Yapılacak Görevler:
a - Dolmabahçe Görüşmesi metnine göre şu soruları yanıtlayın ve her yanıtı sorusuyla aynı işaretle verin.
(i) Metnin yazarı kimdir?
(ii) Görüşmeye hükümeti temsilen kimler katıldı?
(iii) Metinde HDP eş başkanı olarak anılan kişi kimdir?
b - Şu ifadelerin Dolmabahçe Görüşmesi metniyle örtüşüp örtüşmediğini belirtin. Her birine evet ya da hayır diye yanıt verin ve karara dayanak olan sözleri metinden alıntılayın.
(i) Görüşmede AKP'yi grup başkanvekili Mahir Ünal temsil etti.
(ii) Görüşmenin sonunda herhangi bir açıklama yapılmadı.
(iii) İdris Baluken görüşmeye hükümeti temsilen katıldı.

YENİ BİR ÇÖZÜM SÜRECİ Mİ?YOKSA YENİDEN ÇÖZÜM SÜRECİ Mİ?
- 14 Nisan 2019
- Güven Kaya
- Başlık; Türkiye
- 20
- Facebook35
- Twitter15
- WhatsApp0
- LinkedIn10
- Telegram0
- Paylaşım
13.04.2019 / ANAKARA
Bir zamanlar Türkiye’ye yol haritası çizen ve çizilen haritayı takip edenler tarafından kendisine İmralı denen şahıs, devletin istihbarat örgütü, kamu düzeni ve güvenliği müsteşarlığı ile nihayetinde hükümet -dolayısıyla AKP- tarafından ortaklaşa yürütülen sürecin sonunda Dolmabahçe Görüşmesi yapıldı. Görüşmeye partiyi temsil etmesi açısından AKP grup başkanvekili Mahir Ünal, hükümeti temsilen Başbakan yardımcısı Yalçın Akdoğan ve İçişleri Bakanı Efkan Ala katıldı. Görüşmenin diğer kanadında ise HDP eş başkanı Pervin Buldan, Sırrı Süreyya Önder ve İdris Baluken bulunuyordu. Görüşmenin sonunda açıklama yapıldı. Buraya kadar her şey planlandığı gibi gitmişti.

Veri Satırları:

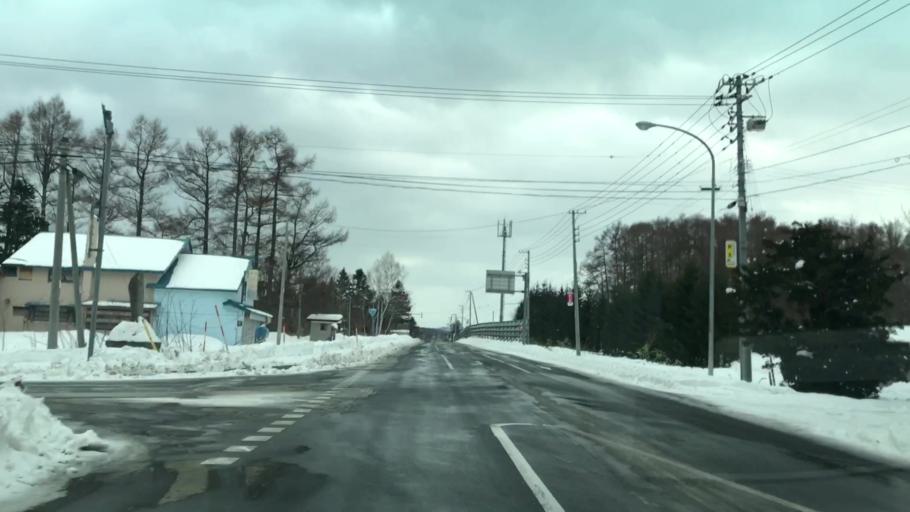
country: JP
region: Hokkaido
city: Yoichi
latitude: 43.3135
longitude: 140.5441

Görev Yanıtları:
a -
(i) Güven Kaya
(ii) Başbakan yardımcısı Yalçın Akdoğan ve İçişleri Bakanı Efkan Ala
(iii) Pervin Buldan

b -
(i) Evet: "Görüşmeye partiyi temsil etmesi açısından AKP grup başkanvekili Mahir Ünal"
(ii) Hayır: "Görüşmenin sonunda açıklama yapıldı."
(iii) Hayır: "Görüşmenin diğer kanadında ise HDP eş başkanı Pervin Buldan, Sırrı Süreyya Önder ve İdris Baluken bulunuyordu."